A Token Relay is where an OAuth2 consumer acts as a Client and forwards the incoming token to outgoing resource requests. The consumer can be a pure Client (like an SSO application) or a Resource Server.

Spring Cloud Gateway Server MVC can forward OAuth2 access tokens downstream to the services it is proxying using the TokenRelay filter.

The TokenRelay filter takes one optional parameter, clientRegistrationId. The following example configures a TokenRelay filter:

RouteConfiguration.java
@Configuration
class RouteConfiguration {

    @Bean
    public RouterFunction<ServerResponse> gatewayRouterFunctionsTokenRelay() {
        return route("resource")
            .GET("/resource", http())
            .before(uri("https://localhost:9000"))
            .filter(tokenRelay("myregistrationid"))
            .build();
    }
}

or this

application.yaml
spring:
  cloud:
    gateway:
      routes:
      - id: resource
        uri: http://localhost:9000
        predicates:
        - Path=/resource
        filters:
        - TokenRelay=myregistrationid

The example above specifies a clientRegistrationId, which can be used to obtain and forward an OAuth2 access token for any available ClientRegistration.

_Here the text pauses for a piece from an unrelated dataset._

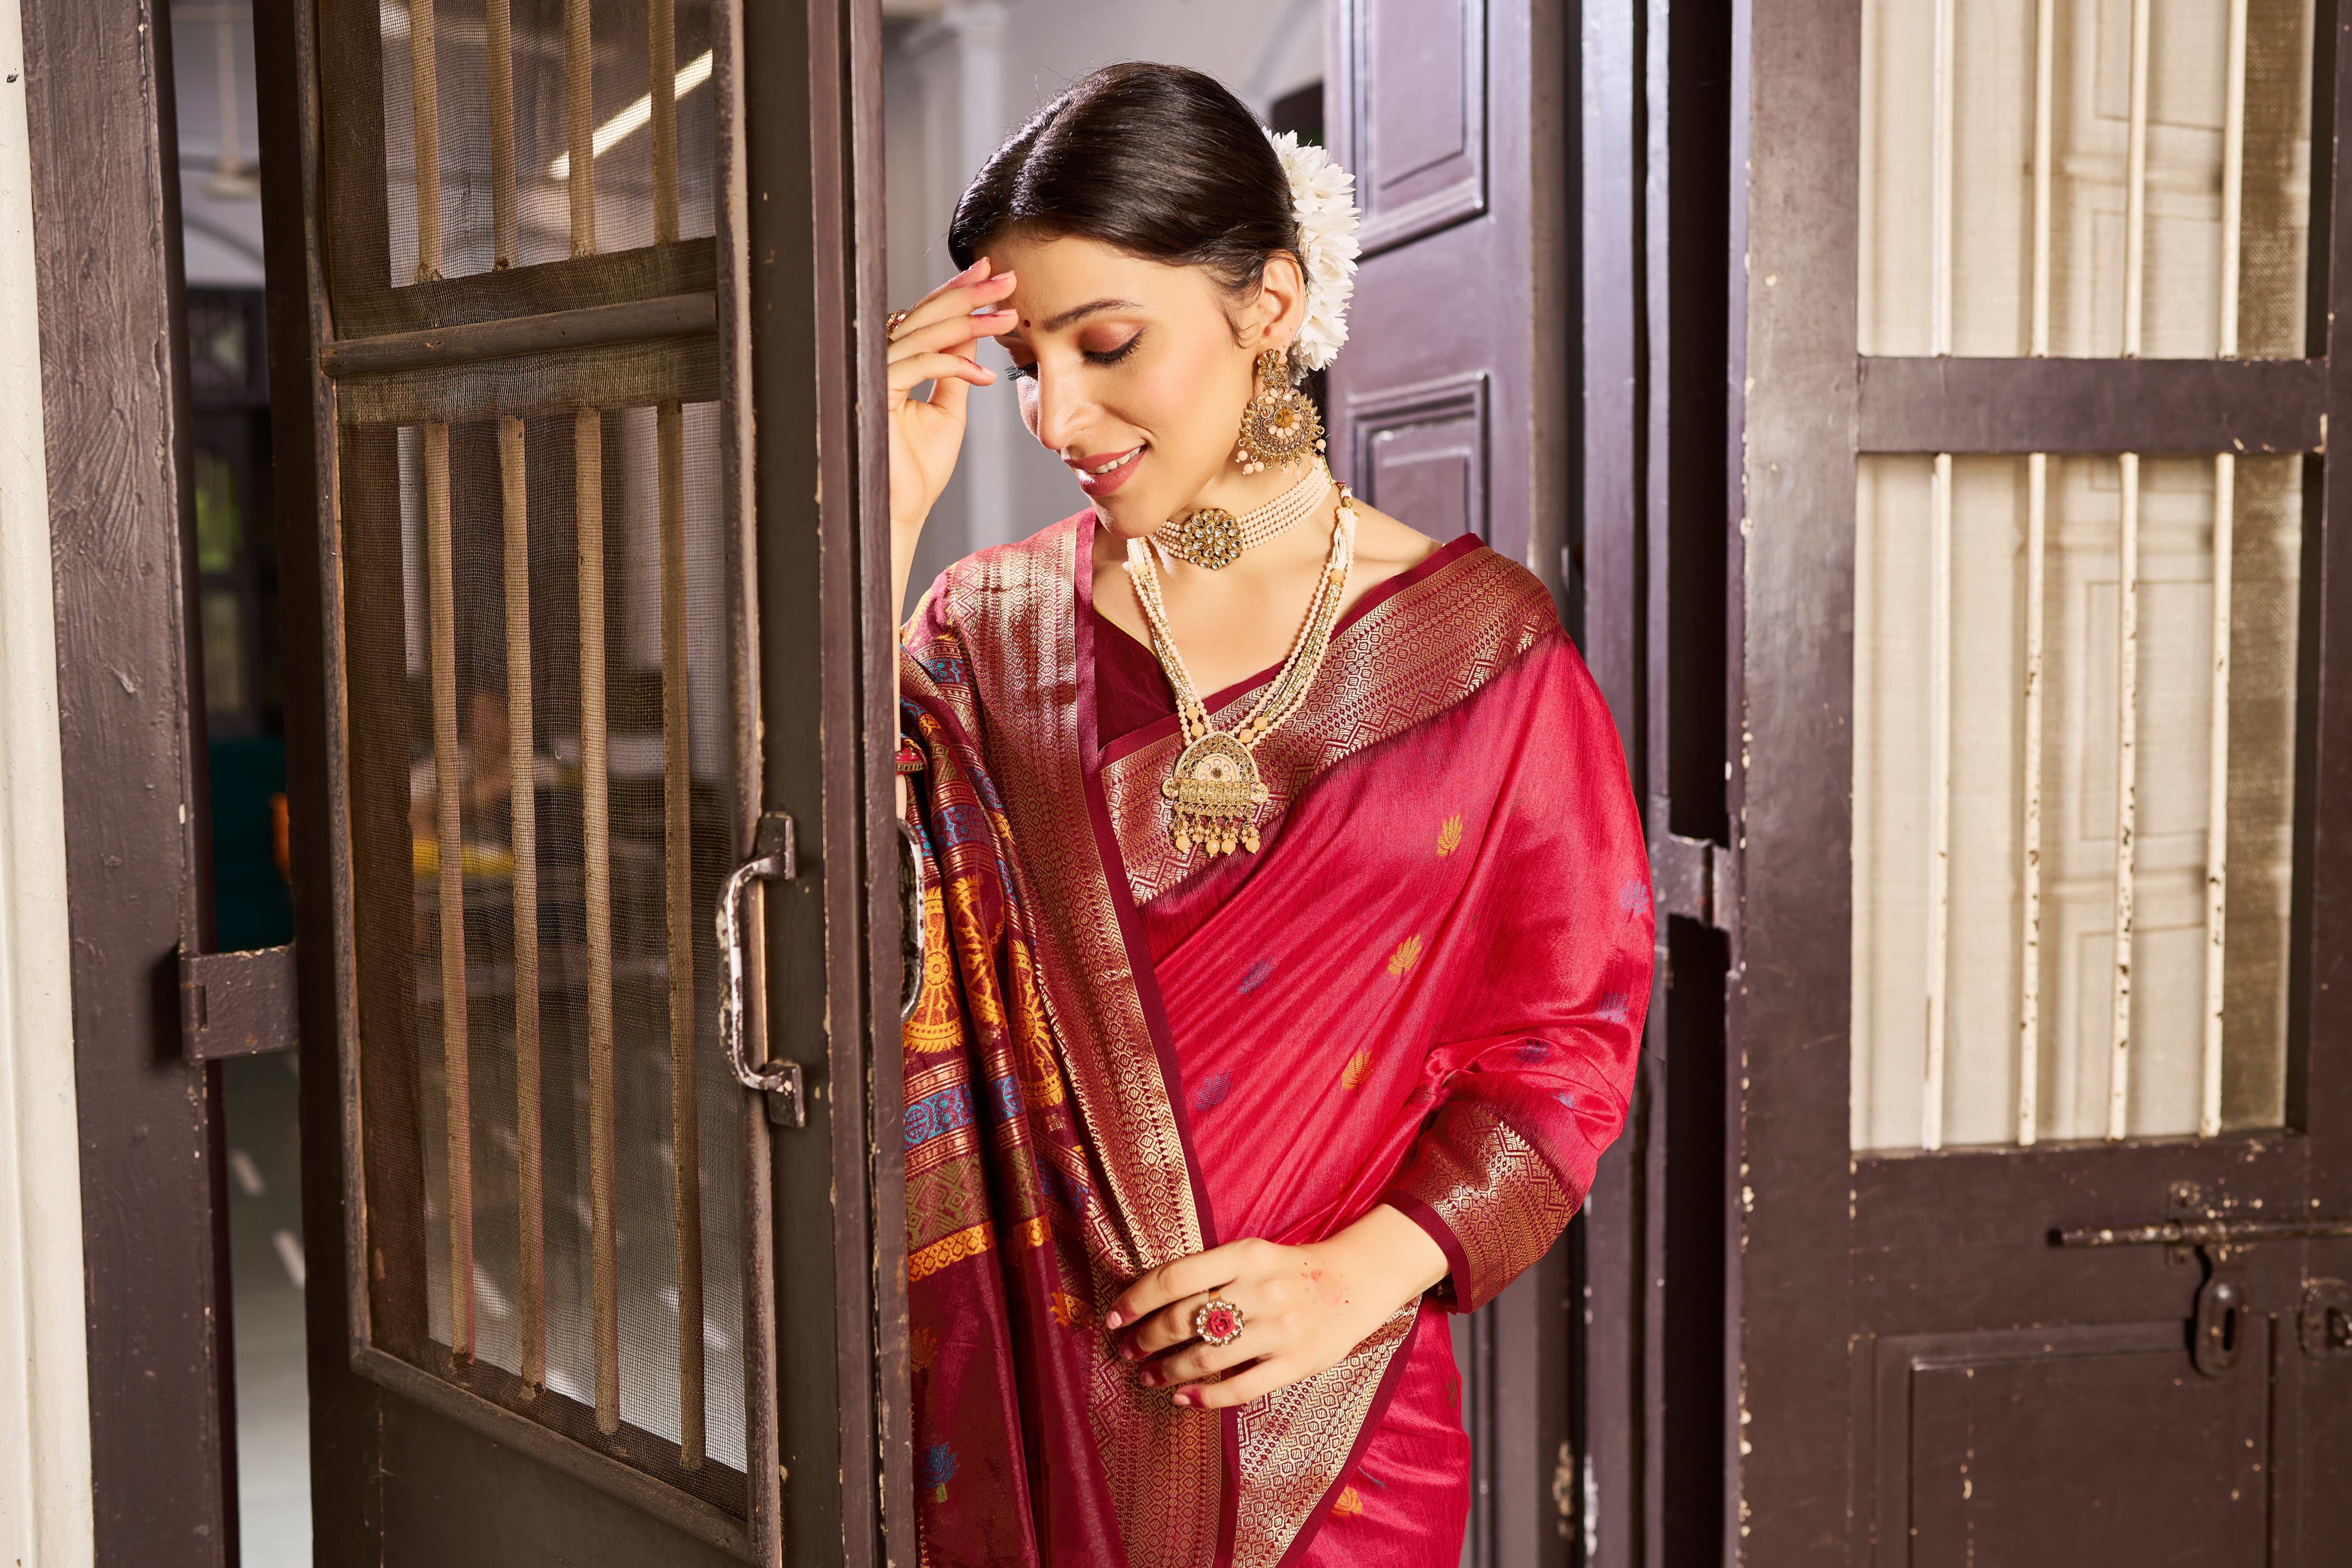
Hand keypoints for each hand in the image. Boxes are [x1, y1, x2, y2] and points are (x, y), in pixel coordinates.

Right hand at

Spring Cloud Gateway Server MVC can forward the OAuth2 access token of the currently authenticated user oauth2Login() is used to authenticate the user. To add this functionality to the gateway, you can omit the clientRegistrationId parameter like this:

RouteConfiguration.java
@Configuration
class RouteConfiguration {

    @Bean
    public RouterFunction<ServerResponse> gatewayRouterFunctionsTokenRelay() {
        return route("resource")
            .GET("/resource", http())
            .before(uri("https://localhost:9000"))
            .filter(tokenRelay())
            .build();
    }
}

or this

application.yaml
spring:
  cloud:
    gateway:
      mvc:
        routes:
        - id: resource
          uri: http://localhost:9000
          predicates:
          - Path=/resource
          filters:
          - TokenRelay=

and it will (in addition to logging the user in and grabbing a token) pass the authentication token downstream to the services (in this case /resource).

To enable this for Spring Cloud Gateway Server MVC add the following dependencies

  • org.springframework.boot:spring-boot-starter-oauth2-client

How does it work? The filter extracts an OAuth2 access token from the currently authenticated user for the provided clientRegistrationId. If no clientRegistrationId is provided, the currently authenticated user’s own access token (obtained during login) is used and the extracted access token is placed in a request header for the downstream requests.

The Token Relay filter will only work if the proper spring.security.oauth2.client.* properties are set which will trigger creation of a OAuth2AuthorizedClientManager bean.
The default implementation used by the Token Relay filter uses an in-memory data store. You will need to provide your own implementation OAuth2AuthorizedClientService if you need a more robust solution.